Secondly, often it seems as if non-health policymakers don’t really buy-in to the importance of HiAP. We see this with repeated recommendations that HiAP requires relationship-building to foster engagement, assisted by strong leadership and enthusiasm, at different levels of government and across departments, and so on. Maybe the health department idea that health should be everyone else’s priority isn’t totally persuasive. For example, why should everyone focus on health in all policies, rather than ‘Environment in All Policies’, or ‘Children in All Policies’, or some other over-riding priority? Co-operation is harder without common cause. So, if an inclusive economic agenda is something cross-cutting like ‘inclusivity in all policies’, that might be something policymakers can get behind more easily.
Inclusive economic agendas and health inequalities
On the other hand, cross-cutting collaboration may just be extremely difficult for any policy agenda, whether HiAP or inclusive economies or something else. Lynch might ask why highly complex new methods for the pre-distribution of economic opportunity are preferable to more established methods of redistribution.

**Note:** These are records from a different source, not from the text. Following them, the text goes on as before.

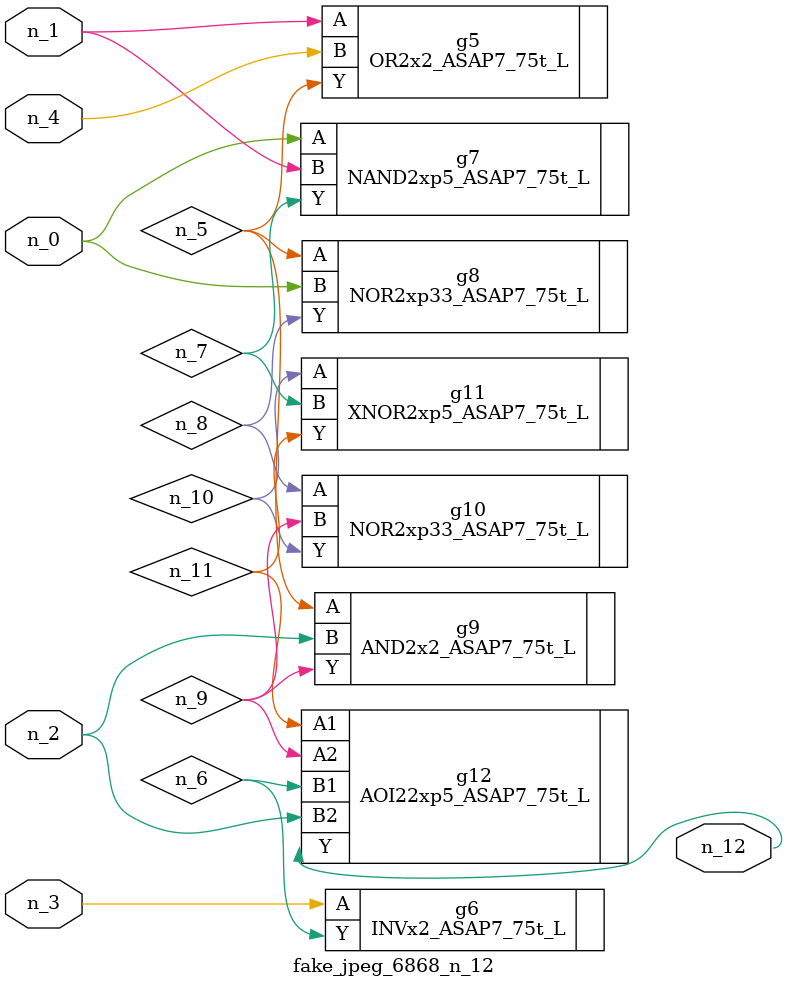
<source format=v>
module fake_jpeg_6868_n_12 (n_3, n_2, n_1, n_0, n_4, n_12);

input n_3;
input n_2;
input n_1;
input n_0;
input n_4;

output n_12;

wire n_11;
wire n_10;
wire n_8;
wire n_9;
wire n_6;
wire n_5;
wire n_7;

OR2x2_ASAP7_75t_L g5 ( 
.A(n_1),
.B(n_4),
.Y(n_5)
);

INVx2_ASAP7_75t_L g6 ( 
.A(n_3),
.Y(n_6)
);

NAND2xp5_ASAP7_75t_L g7 ( 
.A(n_0),
.B(n_1),
.Y(n_7)
);

NOR2xp33_ASAP7_75t_L g8 ( 
.A(n_5),
.B(n_0),
.Y(n_8)
);

NOR2xp33_ASAP7_75t_L g10 ( 
.A(n_8),
.B(n_9),
.Y(n_10)
);

AND2x2_ASAP7_75t_L g9 ( 
.A(n_5),
.B(n_2),
.Y(n_9)
);

XNOR2xp5_ASAP7_75t_L g11 ( 
.A(n_10),
.B(n_7),
.Y(n_11)
);

AOI22xp5_ASAP7_75t_L g12 ( 
.A1(n_11),
.A2(n_9),
.B1(n_6),
.B2(n_2),
.Y(n_12)
);


endmodule
</source>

For now, the idea that inclusive economic policies might reduce health inequalities seems promising. But how it is attempted in practice is another matter: there are always tricky details, complex concepts and difficult choices to deal with. So, in my research, I hope to find out what unforeseen challenges might arise within inclusive economic agendas with regards to health inequalities.
If Julia Lynch is right, then the best health inequalities strategy may not be a health inequalities strategy at all. If you care about reducing health inequalities, it’s really important to know if that’s the case. And if the word “health” is actually unhelpful to our efforts, then what would that mean for public health policy more generally?